Lethuba and his former colleagues’ desperation, and City Power’s contravention of an order by the highest court in the country, have shone the spotlight on the extent of the vulnerability of employees in the hands of unscrupulous companies flouting labour laws with impunity.
City Power took the case all the way to the Concourt after losing an earlier appeal at the Labour Court in May last year.
In April this year, the Concourt upheld the Labour Court’s judgment, which was that there had indeed been a transfer of business between Grinpal and City Power when the former’s contract was terminated.
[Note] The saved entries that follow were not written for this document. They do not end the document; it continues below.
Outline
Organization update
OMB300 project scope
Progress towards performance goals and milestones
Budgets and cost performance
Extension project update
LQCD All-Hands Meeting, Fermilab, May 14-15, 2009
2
The Concourt ordered that an automatic transfer of the employees from Grinpal to City Power be effected, as per the Labour Relations Act’s provision that where there is such a transfer of business, there is an automatic transfer of employees to the new employer. The court also ruled that City Power pay the 41 employees their salaries, backdated to 2012.
But two months after the Concourt’s ruling, City Power is yet to absorb the employees. And instead of reimbursing the employees fully, the entity failed to do so.
Lethuba said he had been reduced to a beggar, surviving on piece jobs, including gardening, and handouts.
He has been blacklisted, his insurance policies have lapsed and he is struggling to pay his children’s school fees. His wife is also relying on odd jobs.
Lethuba and his former colleagues have this week been staging sit-ins inside City Power’s offices in Booysens, demanding their jobs back.
“We feel so cheated. Seeing your children suffer and there isn’t much you can do is so painful,” said Lethuba, who lives in Alexandra.
Another employee, Richard Skosana, said: “We have spent three years without salaries. City Power has taken everything from us.
“We have no choice but to go back to the Constitutional Court because City Power is taking advantage of us and not complying with the court order.”
Grinpal employees used to receive an average salary of R15 000 a month. Each of them would have received more than R500 000 in salaries backdated to August 2012.
On Wednesday, they received salary statements showing that only about half the total amount had been paid. They refused to sign the statements, which they said contained “unacceptably large deductions”. To make matters worse, there is still no clarity on when they will get their jobs back.
“They said they will comply with the court order and pay up, but they rob us. I was paid for five months and others were paid less. We should have been paid for 34 months,” Skosana said.
Another employee, Arthur Pilane, said all they wanted was their jobs and backdated salaries.
“We want our money, all of it, to feed our children,” he said.
“City Power asked us to bring employment details and contracts from Grinpal, we gave them every document. We have co-operated. We are hungry,” Pilane said.
City Power spokesman Hloni Motloung admitted that the entity was in contravention of the court order.
He said the delay in employing and paying the backdated salaries was because the entity was waiting for the workers’ employment details and their records from Grinpal.